Biomechanical Regulation of Renal Ion Transporters

肾离子转运蛋白的生物力学调节

• 批准号: 8896747
• 负责人: Thomas R Kleyman
• 金额: $ 33.89万
• 依托单位: UNIVERSITY OF PITTSBURGH AT PITTSBURGH
• 依托单位国家: 美国
• 财政年份: 2011
• 资助国家: 美国
• 起止时间: 2011-09-05 至 2017-08-30
• 项目状态: 已结题
• 来源: https://reporter.nih.gov/project-details/8896747
• 关键词: Acidosis; Acids; Address; Affect; Aldosterone; Alkalies; Anions; Apical; Bicarbonates; Biological Assay; Biomechanics; Buffers; Caenorhabditis elegans; Calcium-Activated Potassium Channel; Calcium/calmodulin-dependent protein kinase; Calmodulin; Carrier Proteins; Cations; Cell physiology; Cells; Cytophotometry; Cytoskeleton; Dependence; Dependency; Distal; Drosophila genus; Duct (organ) structure; Ductal Epithelium; Epithelial Cells; Excision; Exhibits; Extracellular Protein; Family; Fluorescent Dyes; Fluorometry; Funding; Glycocalyx; Hydrostatic Pressure; Individual; Intercalated Cell; Intercalated Duct; Investigation; Ion Channel; Ions; Kidney; Kinetics; Mammals; Measures; Mechanics; Mediating; Mediator of activation protein; Membrane; Membrane Protein Traffic; Nephrons; Oryctolagus cuniculus; Pathway interactions; Probability; Proteins; Proteoglycan; Proteolysis; Proton Pump; Proton-Translocating ATPases; Protons; Purinoceptor; Regulation; Research Personnel; Rest; Role; Signal Pathway; Signal Transduction; Stimulus; Stretching; Structure; Sum; Transport Process; Tubular formation; Variant; Vesicle; Work; Xenopus oocyte; absorption; base; cell type; digital; epithelial Na+ channel; fluid flow; inhibitor/antagonist; large-conductance calcium-activated potassium channels; luminal membrane; member; programs; response; sensor; shear stress; trafficking

DESCRIPTION (provided by applicant): Variability in renal tubular flow rates subject tubular epithelial cells to changes in shear stress and hydrostatic pressure that ultimately affects cellular function.

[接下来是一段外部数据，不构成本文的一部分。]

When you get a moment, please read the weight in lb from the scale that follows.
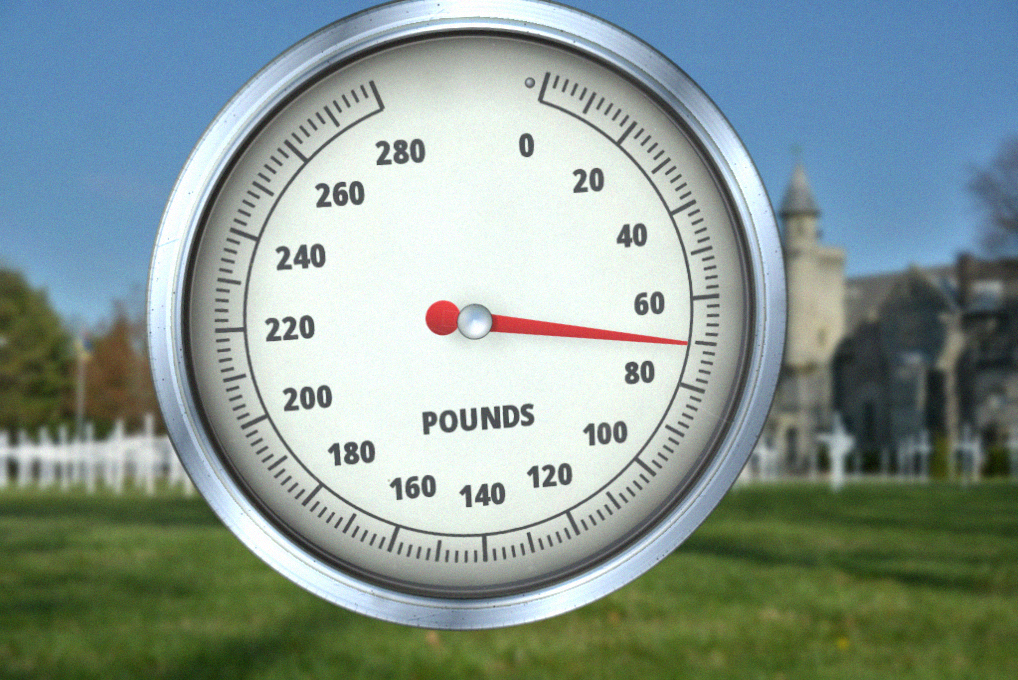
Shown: 70 lb
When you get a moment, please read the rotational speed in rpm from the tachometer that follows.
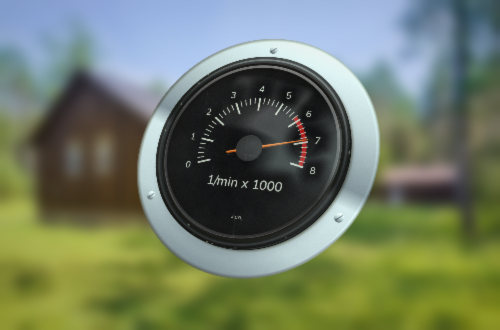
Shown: 7000 rpm
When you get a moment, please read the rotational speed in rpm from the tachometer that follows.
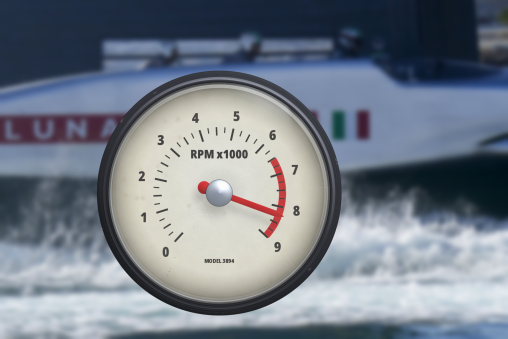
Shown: 8250 rpm
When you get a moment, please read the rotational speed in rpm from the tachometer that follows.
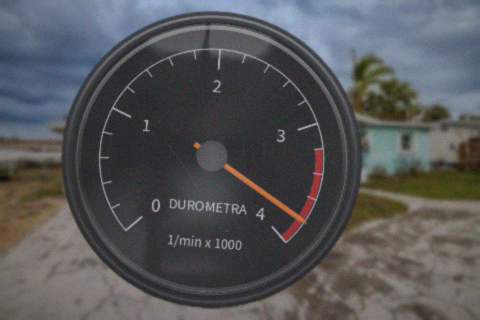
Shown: 3800 rpm
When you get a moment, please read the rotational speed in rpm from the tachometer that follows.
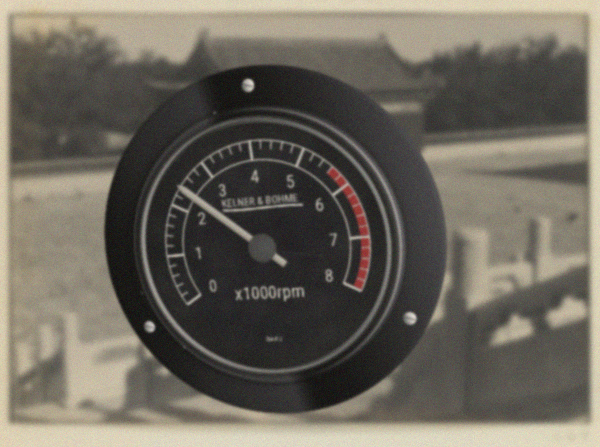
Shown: 2400 rpm
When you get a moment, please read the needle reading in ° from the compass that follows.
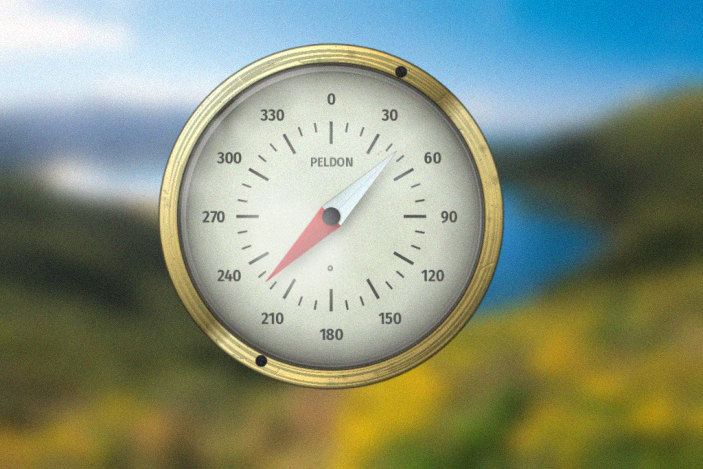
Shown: 225 °
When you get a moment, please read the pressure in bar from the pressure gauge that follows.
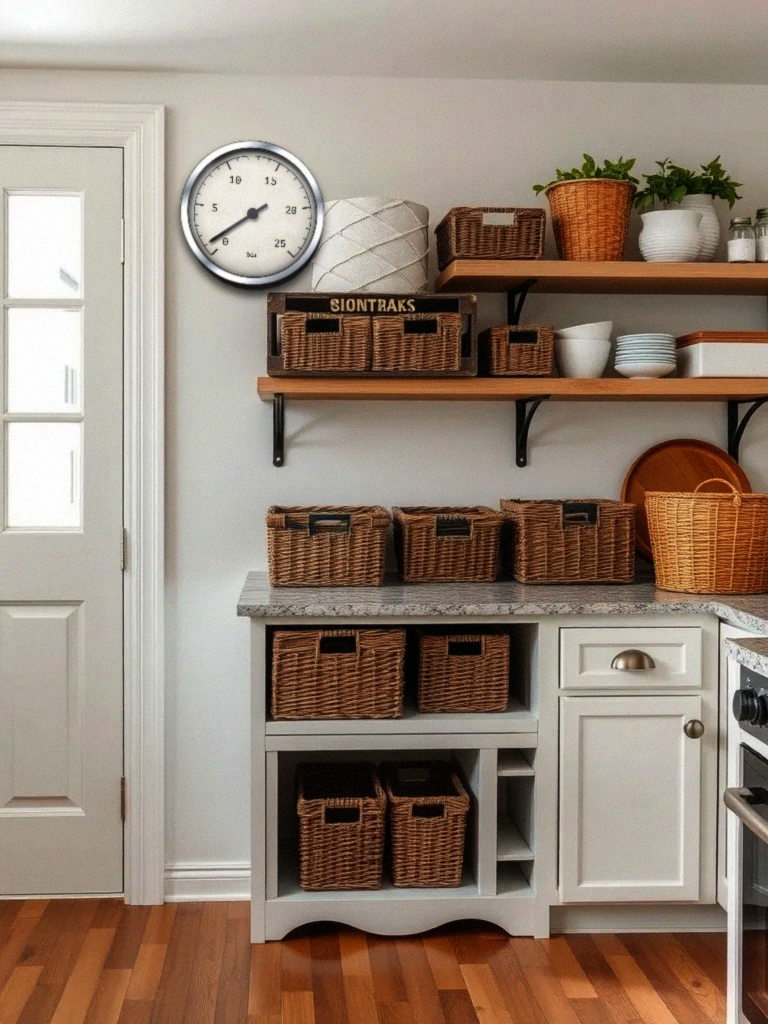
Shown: 1 bar
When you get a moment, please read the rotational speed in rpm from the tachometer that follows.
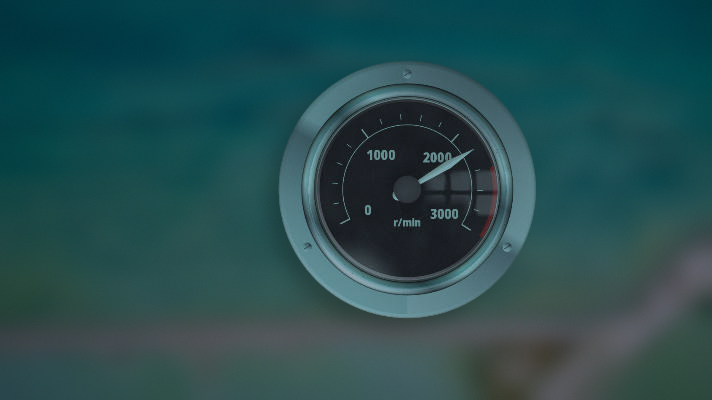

The distal nephron, and specifically the cortical collecting duct (CCD), is comprised of 2 major cell types: Na-absorbing principal cells (70%) and acid-base transporting intercalated cells (30%). Principal cells possess apical epithelial Na channels (ENaCs), which have a key role in transepithelial Na absorption. Acid-base transport by intercalated cells is mediated by apical anion exchangers and proton pumps localized to beta-and alpha-intercalated cells, respectively. Rabbit CCDs respond to an increase in flow with an increase in Na absorption as well as a reduction in bicarbonate secretion. This application will address mechanisms underlying flow-dependence of ENaC activation, and thus extend studies begun in the current funding period, and initiate an investigation directed at exploring mechanisms underlying flow-regulation of proton and bicarbonate transport. Proposed studies will utilize CCDs, cultured epithelial cells and Xenopus oocytes to determine mechanisms by which flow increases ENaC open probability. Studies in rabbit CCDs will address mechanisms by which flow reduces net bicarbonate secretion. These proposed studies should provide new information regarding the regulation of Na and acid/base transport in the CCD.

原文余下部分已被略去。